───── Document segment

I have successfully implemented key phrase extraction code using two approaches:
- Reading data in python data structures and processing it using Ray Actor Pool.
- Reading data with Ray Dataset and processing it.
How to decide between processing data with python lists (decorated with ray actors) vs Ray Dataset considering performance and other aspects?
I am working on keyphrase extraction which uses spacy model.
My data lies in S3 and I have the option to keep my data in s3 either in multiple json files or parquet. In this experiment, for ray actor implementation, i read json file and for Ray dataset implementation, i read data from parquet files. Dataset provides api to read files directly from s3 which makes it easier. If I go ahead with Ray Actor Pool I would have to write another helper function for reading files from S3.
I was hoping to learn about general guidelines while developing ray applications (in this case using ray dataset vs python data structures(decorated with ray actors) for accomplishing my task.
Sharing snippets of code below.
Using Ray Actor Pool:
@ray.remote
class Textprocessor:
def __init__(self):
# setup instructions for spacy model
import pytextrank
self.nlp = spacy.load("en_core_web_lg")
self.nlp.max_length = 1080000
self.nlp.add_pipe("textrank")
def process(self, args):
## some processing ###
return
def process_func2(self, args):
## some processing ###
return
def mainprocess(self, doc):
## some processing ###
return keyphrases
documents = read_json(path) #read json is a utility function and documents is list of dict.

──────────
───── Records supplied

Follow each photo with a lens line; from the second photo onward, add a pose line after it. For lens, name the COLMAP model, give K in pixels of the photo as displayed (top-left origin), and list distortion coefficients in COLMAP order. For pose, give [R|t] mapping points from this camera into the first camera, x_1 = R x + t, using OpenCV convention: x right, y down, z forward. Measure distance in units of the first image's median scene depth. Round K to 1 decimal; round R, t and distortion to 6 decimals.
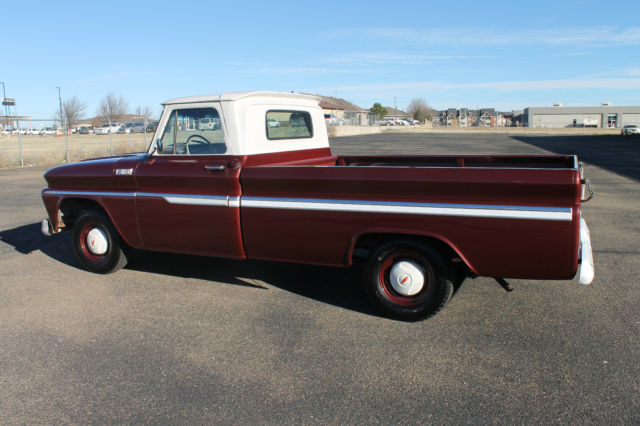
lens RADIAL K [[534.5, 0, 320.0], [0, 534.5, 213.0], [0, 0, 1]] dist [-0.172520, 0.200345]
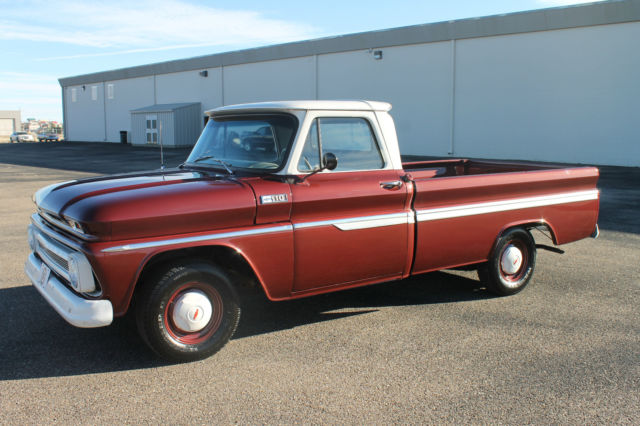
lens RADIAL K [[655.6, 0, 320.0], [0, 655.6, 213.0], [0, 0, 1]] dist [-0.117705, -0.003310]
pose [[0.501950, -0.090621, 0.860136, -0.266802], [0.125484, 0.991604, 0.031243, -0.018547], [-0.855745, 0.092251, 0.509107, 0.114848]]
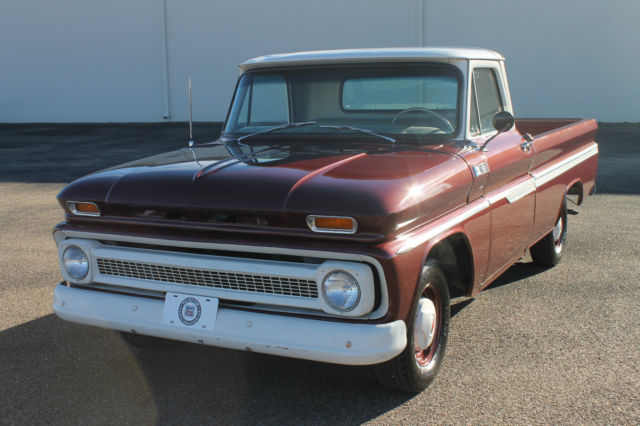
lens RADIAL K [[840.3, 0, 320.0], [0, 840.3, 213.0], [0, 0, 1]] dist [-0.025081, -0.030564]
pose [[0.021724, -0.134450, 0.990682, -0.312955], [0.175922, 0.975969, 0.128595, -0.043505], [-0.984164, 0.171489, 0.044855, 0.271389]]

──────────

### Study questions
1. In the Ray forum post, what file format was read for the Ray Dataset implementation?
2. Set down the Ray forum post word for word, from "I was hoping" up to and including "of code below.".
3. Resume the Ray forum post after its last line.

### Responses by task
1. Parquet files.

2.
I was hoping to learn about general guidelines while developing ray applications (in this case using ray dataset vs python data structures(decorated with ray actors) for accomplishing my task.
Sharing snippets of code below.

3.
actors = []
for actor in range(int(ray.cluster_resources()['CPU'])):
actors.append(Textprocessor.remote())
pool = ActorPool(actors)
for output in pool.map_unordered(lambda a, v: a.mainprocess.remote(v), documents):
## processing
Using Ray Datasets:
ds = ray.data.read_parquet("S3//PATH")
class TransformBatch:
def __init__(self):
import pytextrank
self.nlp = spacy.load("en_core_web_lg")
self.nlp.max_length = 1080000
self.nlp.add_pipe("textrank")
def process(self, args):
## some processing ###
return
def process_func2(self, args):
## some processing ###
return
def __call__(self, batch):
import copy
batch = copy.deepcopy(batch)
batch['lower_text'] = batch['text'].map(str.lower)
batch['spacy_docs'] = batch['lower_text'].map(self.nlp)
batch['doc_phrases'] = batch['spacy_docs'].map(self.process)
batch['key_phrases'] = batch['doc_phrases'].map(self.process_func2)
return pd.DataFrame(batch['key_phrases']) #only need key phrases
ds = ds_docs.map_batches(TransformBatch, compute=ActorPoolStrategy(6,8), batch_format='pandas')